> **What this exercise asks**:
a: List every username that appears above a comment in the forum thread.
b: Repeat the section of the forum thread starting with "slowwriter · on" and going on through "an uneven heaven.", word for word.

> **Passage**:

If Daniel happens to read this, thanks for your hard work, and I really don't think any apology is necessary. After all, the source was right there for any of us to read and review.

BTinfinity · on Oct 11, 2023

Reminds me of how for a while OpenSSL was being developed and maintained by just two guys called Steve [0]. I think they've upgraded to a team of seven now at least

[0] https://www.buzzfeed.com/chrisstokelwalker/the-internet-is-b...

slowwriter · on Oct 11, 2023

Presumably all called Steve.

estebank · on Oct 11, 2023

They spiced it up, now there's a Stephan and an Esteban in the mix.

trillic · on Oct 13, 2023

The Steven Seven believe in an uneven heaven.

jakefromstatecs · on Oct 11, 2023

A team of Steven

w23j · on Oct 11, 2023

So true. Also becomes apparent from this sentence in the Hackerone report:

"This report seems entirely correct and it hurts in my soul."

and the blog:

"[...] shipping a heap overflow in code installed in over twenty billion instances is not an experience I would recommend."

Harsh to have to bear that responsibility for so little reward.

avg_dev · on Oct 11, 2023

i really feel that the first sentence in that quote is an apt way to sum up a part of how learning and attention work for us as humans.

personally i've spent some time thinking about how in my life it is very easy for me to pay attention as hard as i can manage and still miss so many things. i feel like things like code review are a great way to work on this sort of thing (attention training, global and contextual awareness, etc.). for example, there is this place that i've been walking by regularly for a couple of years and someone maintains a nice flowerbed there and i pause to take a glance at it and have been doing so for about a year since i first noticed it. but a couple months ago i noticed that there is a companion flowerbed a few feet away that i just had never noticed because i was so focused on the first one. was that companion flowerbed there all along? i suspect that it was! but i have no idea because i didn't even know it existed.

> **Data**:
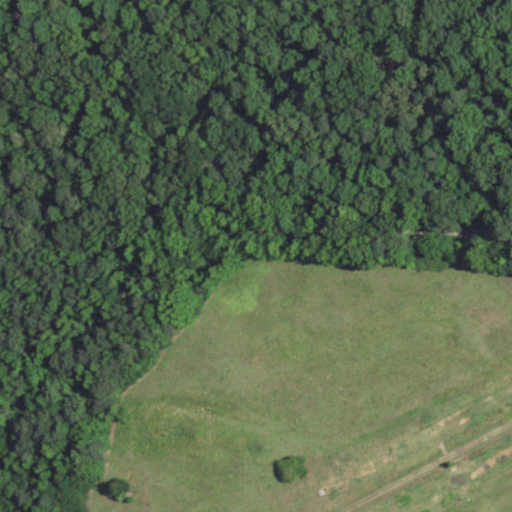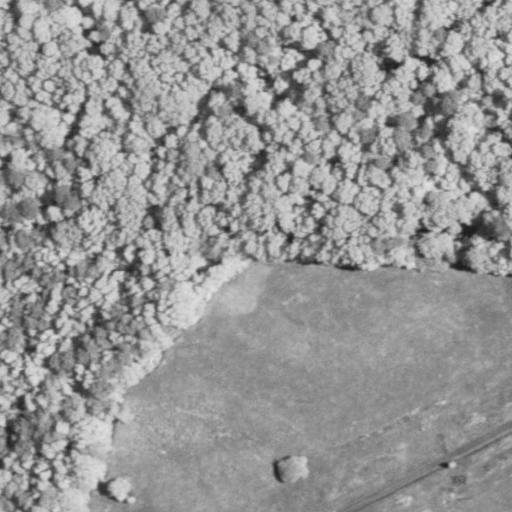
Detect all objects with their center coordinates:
road: (256, 247)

> **Full answers**:
a: BTinfinity, slowwriter, estebank, trillic, jakefromstatecs, w23j, avg_dev

b:
slowwriter · on Oct 11, 2023

Presumably all called Steve.

estebank · on Oct 11, 2023

They spiced it up, now there's a Stephan and an Esteban in the mix.

trillic · on Oct 13, 2023

The Steven Seven believe in an uneven heaven.